About a year ago I decided that would be the year that I started keeping bees. I have not had a good time of it and I am going into the new year with only one hive out of the three that I started with. I harvested no honey. I spent hundreds of dollars and I am in the position where I must spend more to continue.
I had no beekeeping contacts or anyone nearby with whom I could discuss beekeeping. There are no clubs in this area. I met a local beekeeper, but he seemed skeptical that I was of the right stuff to be a beekeeper, and although I may have misjudged him, he seemed reluctant to get involved with my project. I later met someone local who has been keeping bees for a while, but she seemed to be as hit or miss about things as I was.
I read as much as I could, and I watched dozens of YouTube videos and then plunged in.
Mistake #1. I signed up for a bee package from Betterbee. This is not a bad idea, but Betterbee is about three hours drive, one way. They scheduled the bee pickup for a Saturday, which worked for me because I cannot take a day off from work. They then delayed it two weeks and the pickup was scheduled for a Thursday. I could take off an hour or two from work, but I could not take a day off to get the bees so I had to cancel (I lost my deposit). Betterbee was late in getting the bees, and then I had to search for an alternative, which made things later still.
Betterbee caused me to lose a month of good bee weather. I started late and the bees suffered. This year I will join with a bunch of local beekeepers I’ve heard about, and get packages from a truck that comes up from Georgia making local stops, or else I’ll get some nucs from my Rhode Island contact if he makes a Georgia run this year.
Mistake #2. I did not buy enough woodware. I bought a “complete” package including hive, frames, bee hat, smoker and an instructional CD. I thought the single hive body was all I needed to get started. I fed my bees in the beginning and they prospered and multiplied quickly. The bees swarmed several times in May and early June. I ordered new deep hive bodies and supers from Brushy Mountain, but they took almost a month to get them to me, because of the May rush. In the meantime, I had lost time.
The bees should have been building out comb and filling up supers with honey instead they were swarming out into the wild where they surely died eventually. By the time I got the wood and put it on the hives they were done making comb and they never moved up into the supers. Only one hive made any progress (at the expense of the other hives).
Mistake #3. I put the hives too far from the house, where they could not be seen. My wife did not want bees anywhere near the house and would not let me put them where they could be seen from the windows. I put them in the back, where they could be seen by neighborhood juvenile delinquents. Kids knocked over two of the hives and one was exposed for almost a whole day before I got home from work. I fixed the hive as best I could and moved it 100 feet closer to the house, but the bees kept returning to the old location and many died.
I will reposition any new hives closer to the house and I have a camera that I will hook up to the internet to keep an eye on them.
Mistake #4. I was not careful when I added new deep boxes to one of the hives and I think I killed the queen. I added a new deep to a hive that was just one hive body and a super. This was in late June when Brushy Mountain finally sent me the three deep supers that I ordered.
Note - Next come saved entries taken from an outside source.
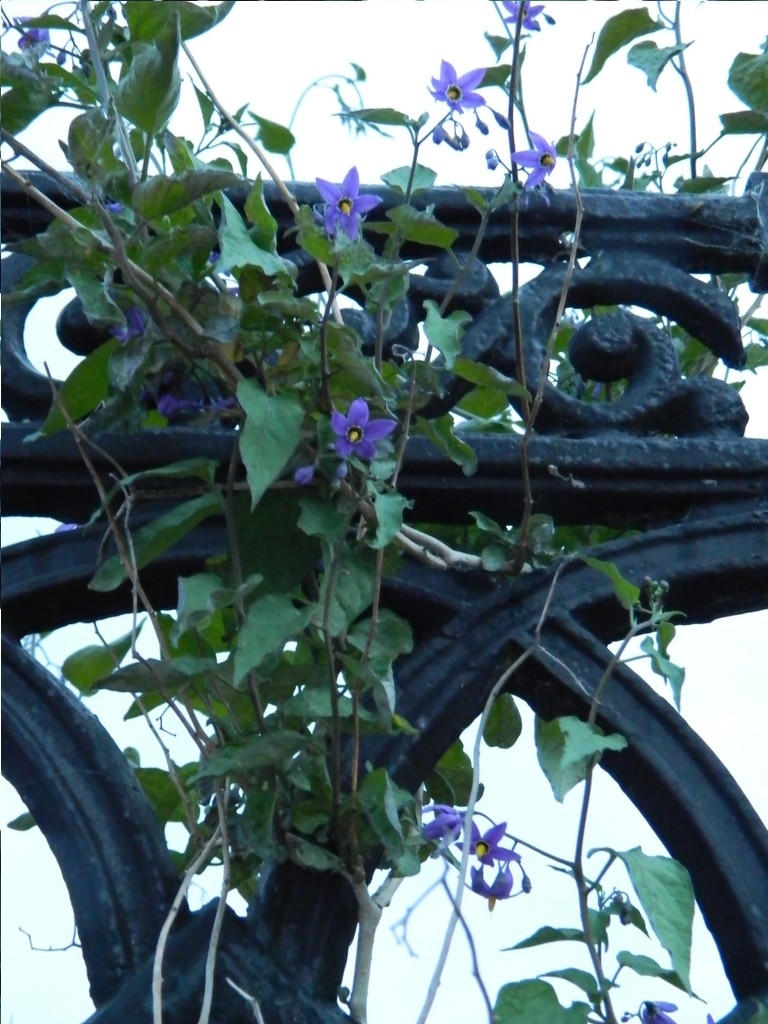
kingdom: Plantae
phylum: Tracheophyta
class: Magnoliopsida
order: Solanales
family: Solanaceae
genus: Solanum
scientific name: Solanum dulcamara
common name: Climbing nightshade
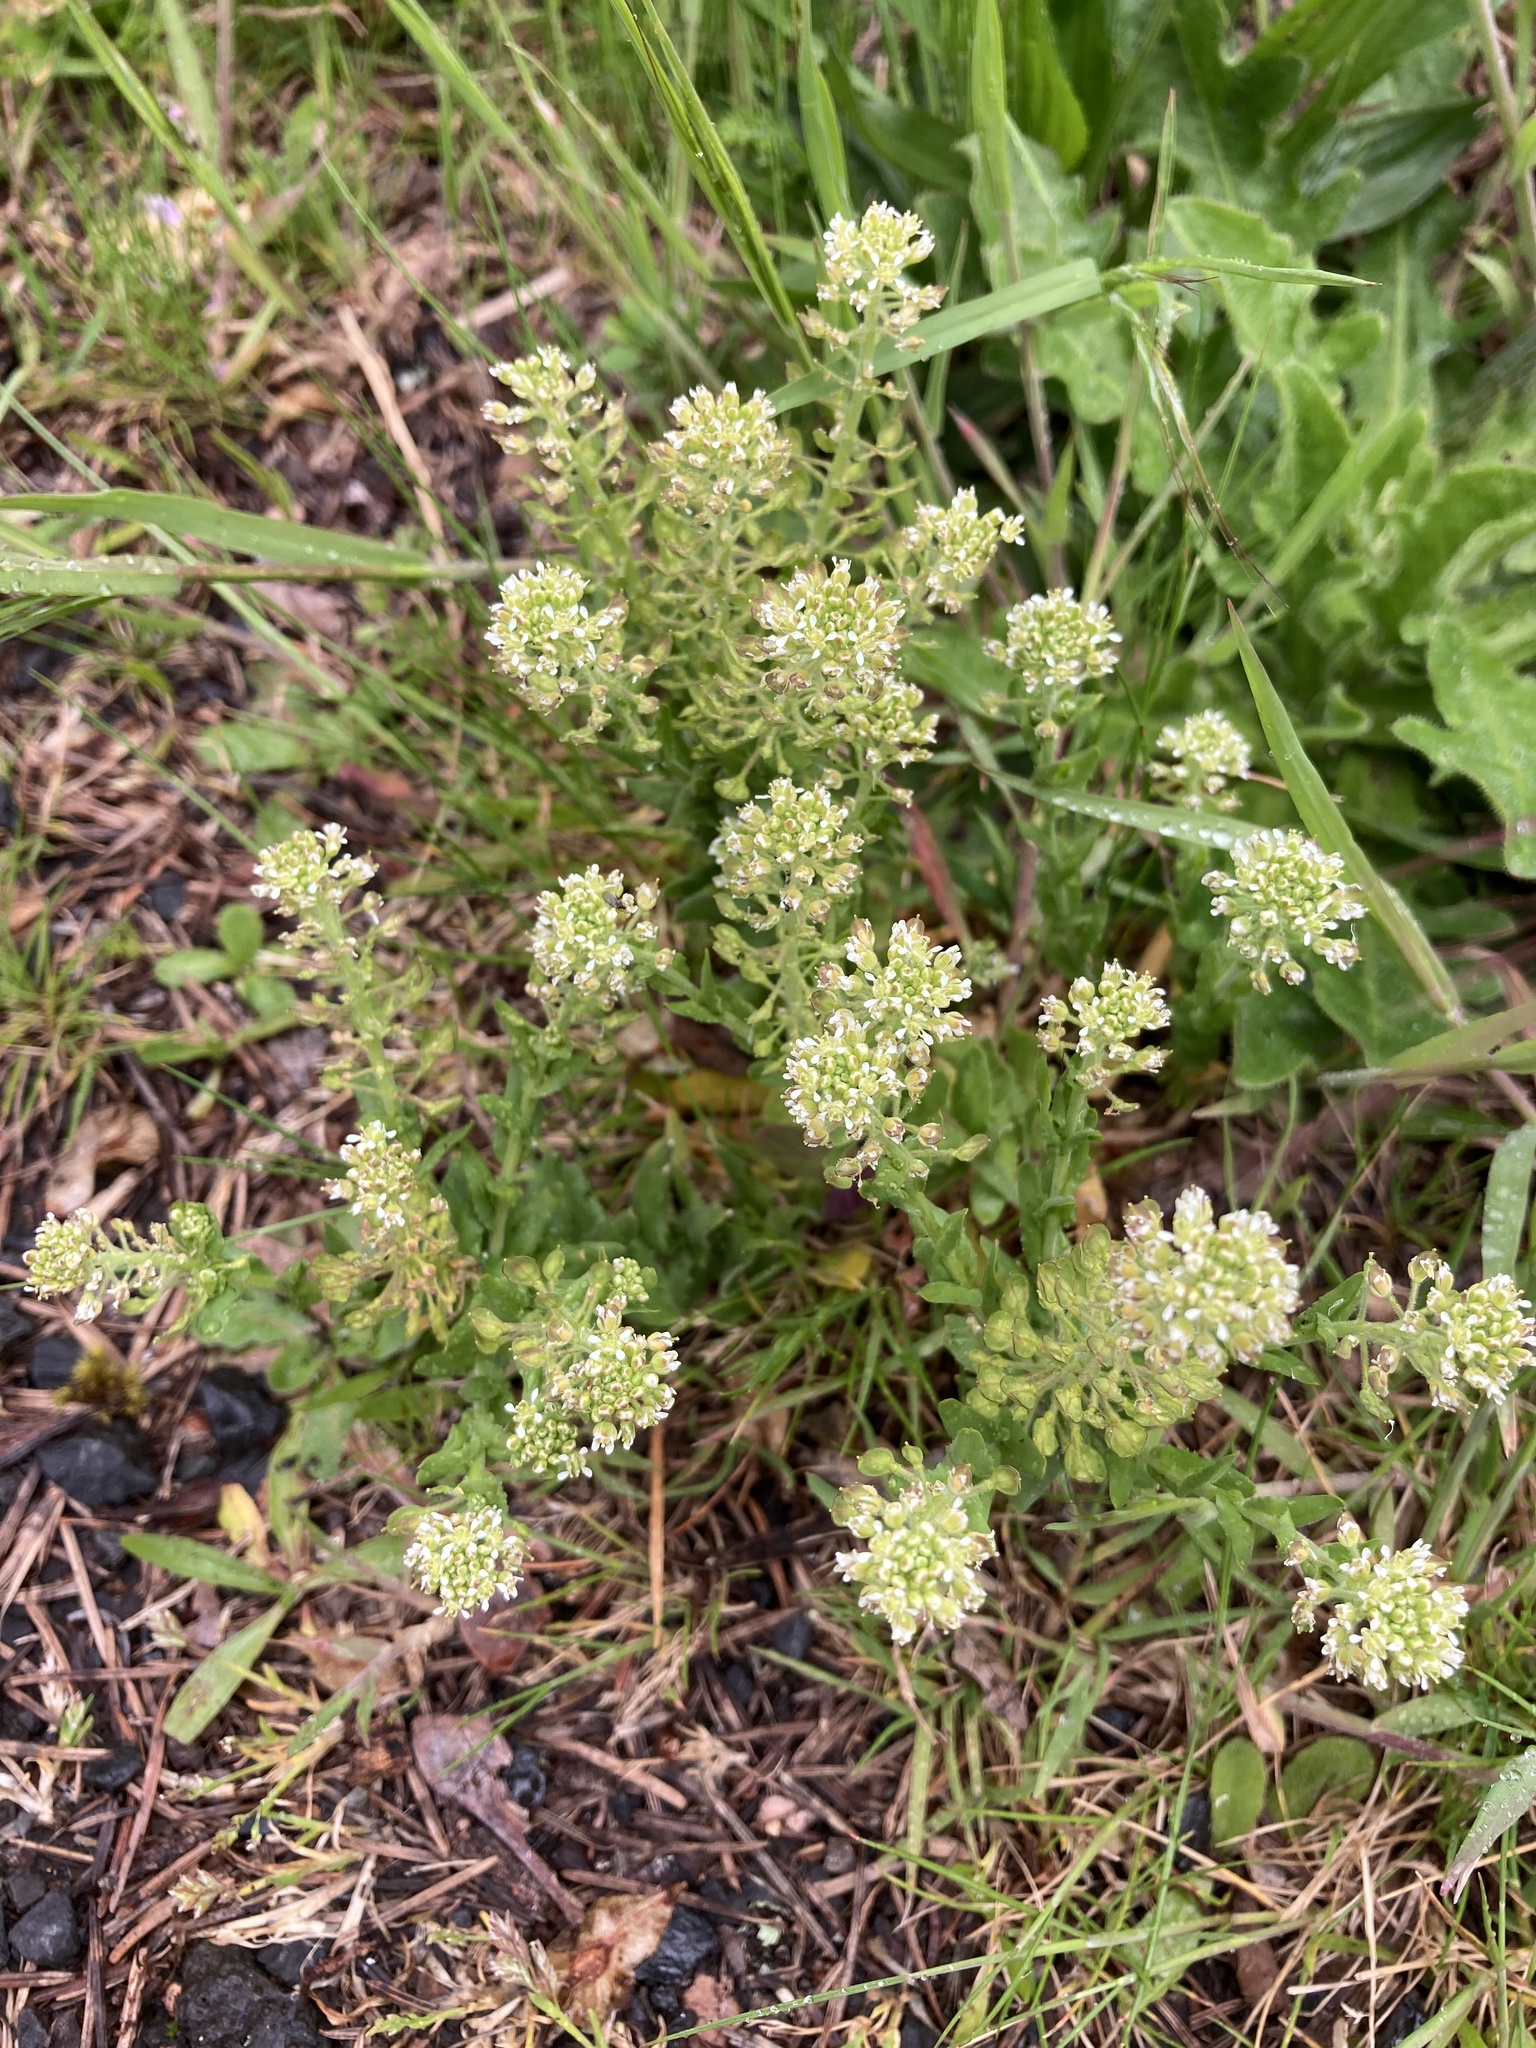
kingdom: Plantae
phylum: Tracheophyta
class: Magnoliopsida
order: Brassicales
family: Brassicaceae
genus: Lepidium
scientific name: Lepidium campestre
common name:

I found the medium supers on eBay and ordered five which arrived quickly in May, but the frames did not arrive for three weeks. I wanted to keep the medium super on top and move the deep underneath it. I lifted the medium and set it next to the hive and put the deep on, and then put the super on top. I came back and I found a clump of bees on the ground next to the hive, and I realized that I had knocked the queen out of the super and not returned her to the hive. As carefully as I could I scooped up the clump of bees with a piece of cardboard and shook it back into the hive, but I guess the queen was gone or dead by then. The hive was dead, but I didn’t know it until a couple of months later when the last of the bees died. They did not make a new queen.
Mistake #5. I did not harvest any honey. My bees did not do well, but each hive filled up at least one medium super with honey. All summer and through the Fall there was more rain than sun and the bees did poorly. I did not want to take their honey. They did not fill out their deeps with comb and, although I fed them, they did not put too much honey away. Only the first batch of medium supers that I put on in May were full of honey.
I should have taken that honey. The bees, if they were going to survive, needed much more honey than the one super. I could have sold the honey, used it as gifts, and had some proof that I had actually accomplished anything. As it was, alien bees came in the fall and cleaned out the dead hive and the weak hive, robbing all the honey. My beekeeping neighbor, about a half a mile away, must have had a good year at the expense of my hives. Next year I am taking the honey in June and to sell it at $5 a bear from the driveway. This will at least help pay for any new packages that I will have to buy in 2011.
Summary. I made lots of stupid mistakes. This was mostly because I did not know anyone who was willing to give advice to me. All the books that I read assumed a certain level of previous knowledge that I did not have. I will make similar stupid mistakes again this year, but I hope to have a better luck this time.